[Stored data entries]
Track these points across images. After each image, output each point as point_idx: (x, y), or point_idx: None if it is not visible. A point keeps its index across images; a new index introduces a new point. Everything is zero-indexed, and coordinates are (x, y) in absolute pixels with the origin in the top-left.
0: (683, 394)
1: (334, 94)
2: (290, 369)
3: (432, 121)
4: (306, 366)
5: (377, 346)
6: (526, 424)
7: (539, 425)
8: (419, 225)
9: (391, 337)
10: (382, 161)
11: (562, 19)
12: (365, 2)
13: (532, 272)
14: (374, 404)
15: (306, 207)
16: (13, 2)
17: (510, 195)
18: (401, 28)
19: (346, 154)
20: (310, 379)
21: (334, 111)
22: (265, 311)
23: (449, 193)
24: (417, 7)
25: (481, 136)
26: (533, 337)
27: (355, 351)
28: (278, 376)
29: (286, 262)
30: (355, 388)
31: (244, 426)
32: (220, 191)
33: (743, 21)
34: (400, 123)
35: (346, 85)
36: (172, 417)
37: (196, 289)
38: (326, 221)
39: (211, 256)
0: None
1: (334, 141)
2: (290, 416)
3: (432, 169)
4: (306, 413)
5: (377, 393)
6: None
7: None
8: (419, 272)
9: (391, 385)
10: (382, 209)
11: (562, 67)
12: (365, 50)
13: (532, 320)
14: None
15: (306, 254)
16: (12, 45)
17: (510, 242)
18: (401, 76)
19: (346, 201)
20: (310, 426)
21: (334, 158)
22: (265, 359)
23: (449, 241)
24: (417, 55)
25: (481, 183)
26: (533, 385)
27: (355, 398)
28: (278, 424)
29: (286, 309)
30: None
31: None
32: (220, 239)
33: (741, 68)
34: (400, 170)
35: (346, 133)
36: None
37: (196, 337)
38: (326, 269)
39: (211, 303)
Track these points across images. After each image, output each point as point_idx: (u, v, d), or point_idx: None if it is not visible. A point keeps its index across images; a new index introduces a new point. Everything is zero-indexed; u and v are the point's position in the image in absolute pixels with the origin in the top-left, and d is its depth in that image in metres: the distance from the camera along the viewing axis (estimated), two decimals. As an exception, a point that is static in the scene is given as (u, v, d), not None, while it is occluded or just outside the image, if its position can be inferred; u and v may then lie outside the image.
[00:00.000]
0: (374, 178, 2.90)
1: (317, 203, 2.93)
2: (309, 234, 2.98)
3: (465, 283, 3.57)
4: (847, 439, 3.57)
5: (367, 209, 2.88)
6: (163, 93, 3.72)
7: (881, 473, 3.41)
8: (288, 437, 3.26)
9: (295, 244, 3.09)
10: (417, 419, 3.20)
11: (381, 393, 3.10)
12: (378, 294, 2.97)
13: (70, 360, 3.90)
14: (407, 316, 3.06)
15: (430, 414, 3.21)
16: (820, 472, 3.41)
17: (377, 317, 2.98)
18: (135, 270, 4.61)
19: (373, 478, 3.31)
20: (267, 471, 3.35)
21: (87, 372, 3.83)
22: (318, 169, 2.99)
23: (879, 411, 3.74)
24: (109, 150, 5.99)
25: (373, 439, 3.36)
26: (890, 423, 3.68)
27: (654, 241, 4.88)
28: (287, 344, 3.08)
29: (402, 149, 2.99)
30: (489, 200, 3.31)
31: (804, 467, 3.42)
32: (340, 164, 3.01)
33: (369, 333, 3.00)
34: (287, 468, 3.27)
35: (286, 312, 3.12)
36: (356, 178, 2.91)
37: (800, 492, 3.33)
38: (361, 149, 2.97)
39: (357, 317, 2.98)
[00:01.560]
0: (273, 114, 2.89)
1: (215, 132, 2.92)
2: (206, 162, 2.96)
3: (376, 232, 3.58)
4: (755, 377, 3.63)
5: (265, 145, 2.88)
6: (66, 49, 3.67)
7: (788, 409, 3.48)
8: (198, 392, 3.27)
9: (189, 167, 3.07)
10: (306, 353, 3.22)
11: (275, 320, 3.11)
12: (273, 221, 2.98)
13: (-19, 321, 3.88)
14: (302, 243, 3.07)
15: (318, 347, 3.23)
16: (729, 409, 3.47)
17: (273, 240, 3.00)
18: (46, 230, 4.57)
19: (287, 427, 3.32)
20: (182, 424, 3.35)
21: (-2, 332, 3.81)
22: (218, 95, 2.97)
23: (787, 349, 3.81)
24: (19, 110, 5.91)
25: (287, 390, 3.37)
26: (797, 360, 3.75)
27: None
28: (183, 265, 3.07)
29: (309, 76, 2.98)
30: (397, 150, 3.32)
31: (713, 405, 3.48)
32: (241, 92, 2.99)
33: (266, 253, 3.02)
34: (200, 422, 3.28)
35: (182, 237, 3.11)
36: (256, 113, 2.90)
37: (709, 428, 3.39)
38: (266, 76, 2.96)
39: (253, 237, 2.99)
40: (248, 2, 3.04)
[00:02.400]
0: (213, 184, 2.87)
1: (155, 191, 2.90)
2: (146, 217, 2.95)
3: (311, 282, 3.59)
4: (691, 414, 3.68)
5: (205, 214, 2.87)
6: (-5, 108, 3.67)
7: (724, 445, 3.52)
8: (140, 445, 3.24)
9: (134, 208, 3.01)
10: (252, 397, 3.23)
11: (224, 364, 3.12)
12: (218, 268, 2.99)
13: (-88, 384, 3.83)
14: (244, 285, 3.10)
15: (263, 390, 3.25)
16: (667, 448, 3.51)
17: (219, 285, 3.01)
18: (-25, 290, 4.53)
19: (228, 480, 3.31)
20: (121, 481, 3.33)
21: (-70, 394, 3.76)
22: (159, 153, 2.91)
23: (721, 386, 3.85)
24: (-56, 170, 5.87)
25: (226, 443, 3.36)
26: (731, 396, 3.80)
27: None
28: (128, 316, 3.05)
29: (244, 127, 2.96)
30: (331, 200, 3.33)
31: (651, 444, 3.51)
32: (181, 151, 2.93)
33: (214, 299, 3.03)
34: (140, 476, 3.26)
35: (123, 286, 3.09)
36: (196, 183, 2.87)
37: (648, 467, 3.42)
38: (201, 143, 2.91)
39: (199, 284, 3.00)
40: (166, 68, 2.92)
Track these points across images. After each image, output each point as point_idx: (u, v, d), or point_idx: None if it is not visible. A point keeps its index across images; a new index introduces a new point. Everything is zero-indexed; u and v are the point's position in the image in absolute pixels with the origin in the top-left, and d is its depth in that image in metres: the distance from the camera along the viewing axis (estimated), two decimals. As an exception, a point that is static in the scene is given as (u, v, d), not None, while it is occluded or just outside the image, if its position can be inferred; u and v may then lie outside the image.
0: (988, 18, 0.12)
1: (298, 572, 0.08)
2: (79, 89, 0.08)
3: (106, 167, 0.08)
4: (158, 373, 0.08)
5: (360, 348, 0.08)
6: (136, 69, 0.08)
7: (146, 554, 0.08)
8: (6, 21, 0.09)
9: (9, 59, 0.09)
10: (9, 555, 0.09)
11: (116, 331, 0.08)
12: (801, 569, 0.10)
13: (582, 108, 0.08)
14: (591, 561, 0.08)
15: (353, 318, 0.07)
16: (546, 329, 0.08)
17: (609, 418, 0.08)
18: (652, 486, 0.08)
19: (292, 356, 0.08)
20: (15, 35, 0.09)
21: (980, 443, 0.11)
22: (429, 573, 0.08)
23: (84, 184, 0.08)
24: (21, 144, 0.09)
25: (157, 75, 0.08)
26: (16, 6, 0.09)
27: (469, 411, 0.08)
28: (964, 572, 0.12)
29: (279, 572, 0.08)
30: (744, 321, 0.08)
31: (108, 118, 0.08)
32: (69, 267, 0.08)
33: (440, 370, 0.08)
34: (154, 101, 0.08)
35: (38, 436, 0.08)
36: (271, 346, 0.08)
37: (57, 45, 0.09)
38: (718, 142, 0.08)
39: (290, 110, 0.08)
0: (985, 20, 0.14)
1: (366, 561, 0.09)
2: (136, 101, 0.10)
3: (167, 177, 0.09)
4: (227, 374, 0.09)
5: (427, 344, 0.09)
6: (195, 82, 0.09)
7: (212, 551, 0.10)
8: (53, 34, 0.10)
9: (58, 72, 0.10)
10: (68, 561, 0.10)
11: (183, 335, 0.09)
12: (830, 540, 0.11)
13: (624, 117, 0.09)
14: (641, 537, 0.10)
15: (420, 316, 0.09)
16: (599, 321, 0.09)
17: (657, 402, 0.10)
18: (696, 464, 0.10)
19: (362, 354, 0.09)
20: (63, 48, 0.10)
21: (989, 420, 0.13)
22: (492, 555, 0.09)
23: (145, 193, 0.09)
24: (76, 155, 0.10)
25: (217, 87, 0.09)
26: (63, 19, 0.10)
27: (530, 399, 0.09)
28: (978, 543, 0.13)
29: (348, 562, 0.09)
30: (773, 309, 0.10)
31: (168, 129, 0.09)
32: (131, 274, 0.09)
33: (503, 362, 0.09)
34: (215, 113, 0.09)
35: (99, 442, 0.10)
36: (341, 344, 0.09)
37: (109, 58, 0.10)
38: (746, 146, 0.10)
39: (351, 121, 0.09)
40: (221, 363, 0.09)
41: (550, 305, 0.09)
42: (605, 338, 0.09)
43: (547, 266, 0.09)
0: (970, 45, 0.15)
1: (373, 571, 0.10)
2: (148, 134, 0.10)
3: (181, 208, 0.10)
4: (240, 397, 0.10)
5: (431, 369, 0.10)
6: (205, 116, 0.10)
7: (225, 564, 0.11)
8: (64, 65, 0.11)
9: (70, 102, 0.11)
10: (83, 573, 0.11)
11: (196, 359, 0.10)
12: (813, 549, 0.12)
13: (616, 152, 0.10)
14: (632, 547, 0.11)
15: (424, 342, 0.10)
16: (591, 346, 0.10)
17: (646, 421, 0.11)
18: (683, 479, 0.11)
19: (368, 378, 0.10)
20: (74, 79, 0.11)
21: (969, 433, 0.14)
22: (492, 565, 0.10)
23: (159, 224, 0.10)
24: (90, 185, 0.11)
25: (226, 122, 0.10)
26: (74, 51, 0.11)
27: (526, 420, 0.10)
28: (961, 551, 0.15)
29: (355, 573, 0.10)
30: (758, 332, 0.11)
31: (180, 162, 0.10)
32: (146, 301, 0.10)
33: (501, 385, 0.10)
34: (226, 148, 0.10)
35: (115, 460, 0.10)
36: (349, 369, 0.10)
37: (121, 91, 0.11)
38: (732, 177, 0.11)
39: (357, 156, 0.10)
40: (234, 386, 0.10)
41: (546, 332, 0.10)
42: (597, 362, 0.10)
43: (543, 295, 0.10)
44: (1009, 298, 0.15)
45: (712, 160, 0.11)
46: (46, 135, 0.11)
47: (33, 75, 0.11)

### Work item
All that is wanted is the stretch of lines above from the one containing "6: (136, 69, 0.08)" through the one containing "38: (718, 142, 0.08)", duplicated exactly.

### Result of the exercise
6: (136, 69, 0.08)
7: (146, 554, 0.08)
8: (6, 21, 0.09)
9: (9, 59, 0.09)
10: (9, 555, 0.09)
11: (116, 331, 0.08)
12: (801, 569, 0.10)
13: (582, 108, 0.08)
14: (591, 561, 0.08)
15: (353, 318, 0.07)
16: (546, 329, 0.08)
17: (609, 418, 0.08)
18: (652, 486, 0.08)
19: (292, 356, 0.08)
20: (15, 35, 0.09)
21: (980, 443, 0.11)
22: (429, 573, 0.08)
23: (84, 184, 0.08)
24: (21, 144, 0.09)
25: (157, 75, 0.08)
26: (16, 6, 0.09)
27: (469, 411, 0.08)
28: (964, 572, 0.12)
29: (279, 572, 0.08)
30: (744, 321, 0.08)
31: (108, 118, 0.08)
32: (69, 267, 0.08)
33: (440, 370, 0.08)
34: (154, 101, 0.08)
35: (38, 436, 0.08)
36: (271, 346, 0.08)
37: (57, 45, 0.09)
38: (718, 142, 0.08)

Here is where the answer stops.